WHAT TO PRODUCE -> Replace "blogs" with "websites" in the thesis blog post from "But the highlight" up to and including "Thesis Preppers' section.", and give back that passage.

DOCUMENT ->
========================================

Sunday, December 7, 2008

Thesis Presentations + Working Outline

It has been a while since I posted. What have I been doing? Really, trying to get through that bibliography on the right.

But the highlight of my last few week's has come every time I meet with some friends from the GSD to talk about the issues we are working on. Some of them have their own blogs and are on the right in the 'Fellow Thesis Preppers' section.

After months of wine and conversation, we met yesterday to begin a series of more serious talks and presentations to each other.

These are some of the things that I presented:

THESIS STATEMENT
Expanding the Design Field

The world population is exploding and with it cities around the world are speedily growing, most of that growth happening in the informal sector. Among the largest challenges to architects in the near future is the need to find the right tools to be effective in this volatile and ever changing context. The current discourse around parametric processes in architecture and related design fields has potential to help in this regards. However in Architecture this contemporary concern over process has become an insular discourse over technology and the process of designing objects themselves. In other design fields ideas of process and parameters have taken into account issues larger than technology to account for a series of real-world problems that designers do not always have control over.

However, even the right tools will not necessarily work if applied to traditional practice models, practice itself has become part of the processes that need to be rethought. In these contexts the architect must allow and account for changes to structures across time, while actively engaging with political and economic structures at various scales.

DRAFT OUTLINE:
1- INTRO (expanded thesis statement)

========================================

Dataset entries ->
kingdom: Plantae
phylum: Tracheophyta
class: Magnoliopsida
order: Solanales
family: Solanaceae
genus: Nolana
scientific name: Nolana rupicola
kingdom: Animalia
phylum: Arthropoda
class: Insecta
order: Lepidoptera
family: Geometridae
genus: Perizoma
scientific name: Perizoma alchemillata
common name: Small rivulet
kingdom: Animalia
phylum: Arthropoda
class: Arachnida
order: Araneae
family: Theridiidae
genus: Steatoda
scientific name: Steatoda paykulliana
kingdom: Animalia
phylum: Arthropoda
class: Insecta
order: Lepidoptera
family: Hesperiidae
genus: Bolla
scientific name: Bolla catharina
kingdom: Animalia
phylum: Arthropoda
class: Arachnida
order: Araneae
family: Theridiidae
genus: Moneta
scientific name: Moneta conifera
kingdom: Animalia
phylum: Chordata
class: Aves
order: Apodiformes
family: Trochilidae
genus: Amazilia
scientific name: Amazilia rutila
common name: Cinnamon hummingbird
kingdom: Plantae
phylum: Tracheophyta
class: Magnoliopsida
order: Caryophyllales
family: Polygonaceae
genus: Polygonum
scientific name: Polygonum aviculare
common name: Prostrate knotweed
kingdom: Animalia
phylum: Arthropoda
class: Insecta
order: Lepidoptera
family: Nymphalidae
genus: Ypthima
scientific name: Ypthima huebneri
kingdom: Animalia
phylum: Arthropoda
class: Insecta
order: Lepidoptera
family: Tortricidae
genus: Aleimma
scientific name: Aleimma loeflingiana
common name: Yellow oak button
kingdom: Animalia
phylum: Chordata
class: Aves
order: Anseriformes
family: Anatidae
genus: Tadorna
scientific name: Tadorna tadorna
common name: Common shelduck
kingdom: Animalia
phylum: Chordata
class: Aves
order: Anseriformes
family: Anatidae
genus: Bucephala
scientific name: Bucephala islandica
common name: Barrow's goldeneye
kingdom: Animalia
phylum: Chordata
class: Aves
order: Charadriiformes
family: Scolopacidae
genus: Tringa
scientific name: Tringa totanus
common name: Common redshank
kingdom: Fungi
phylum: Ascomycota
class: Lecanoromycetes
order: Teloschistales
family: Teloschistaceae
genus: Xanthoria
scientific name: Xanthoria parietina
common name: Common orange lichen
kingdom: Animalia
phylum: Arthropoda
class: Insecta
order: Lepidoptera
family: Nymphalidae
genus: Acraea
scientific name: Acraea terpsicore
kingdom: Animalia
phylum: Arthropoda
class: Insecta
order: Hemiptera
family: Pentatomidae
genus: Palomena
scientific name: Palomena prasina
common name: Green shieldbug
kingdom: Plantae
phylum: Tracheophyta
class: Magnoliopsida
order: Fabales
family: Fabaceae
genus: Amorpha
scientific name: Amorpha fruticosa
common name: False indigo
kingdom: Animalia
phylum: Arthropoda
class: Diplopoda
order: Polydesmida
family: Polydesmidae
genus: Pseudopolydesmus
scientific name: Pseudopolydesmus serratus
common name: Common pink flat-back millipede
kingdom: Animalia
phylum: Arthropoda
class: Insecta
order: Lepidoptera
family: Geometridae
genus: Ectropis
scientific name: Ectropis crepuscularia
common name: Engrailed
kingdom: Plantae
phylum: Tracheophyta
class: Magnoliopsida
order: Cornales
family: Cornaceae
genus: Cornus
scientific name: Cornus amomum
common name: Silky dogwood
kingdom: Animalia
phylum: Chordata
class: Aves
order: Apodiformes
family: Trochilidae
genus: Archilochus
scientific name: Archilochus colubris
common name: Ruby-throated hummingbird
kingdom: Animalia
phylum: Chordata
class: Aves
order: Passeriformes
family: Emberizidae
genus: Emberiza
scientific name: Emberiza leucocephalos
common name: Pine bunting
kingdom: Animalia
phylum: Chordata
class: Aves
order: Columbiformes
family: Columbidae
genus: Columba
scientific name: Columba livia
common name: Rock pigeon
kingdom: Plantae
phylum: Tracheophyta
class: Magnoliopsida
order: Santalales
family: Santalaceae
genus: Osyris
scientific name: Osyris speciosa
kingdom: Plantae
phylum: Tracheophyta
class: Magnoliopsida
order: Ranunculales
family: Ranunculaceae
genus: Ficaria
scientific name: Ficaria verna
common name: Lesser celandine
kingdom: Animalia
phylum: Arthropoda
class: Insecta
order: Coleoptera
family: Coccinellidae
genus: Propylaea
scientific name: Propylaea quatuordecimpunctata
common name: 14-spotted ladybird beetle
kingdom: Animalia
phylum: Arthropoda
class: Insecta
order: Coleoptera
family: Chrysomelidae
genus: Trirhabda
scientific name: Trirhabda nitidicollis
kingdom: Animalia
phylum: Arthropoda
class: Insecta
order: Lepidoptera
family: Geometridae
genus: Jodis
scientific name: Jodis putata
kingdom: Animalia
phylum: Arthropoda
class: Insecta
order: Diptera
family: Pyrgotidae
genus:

========================================

RESULT OF THE TASK ->
But the highlight of my last few week's has come every time I meet with some friends from the GSD to talk about the issues we are working on. Some of them have their own websites and are on the right in the 'Fellow Thesis Preppers' section.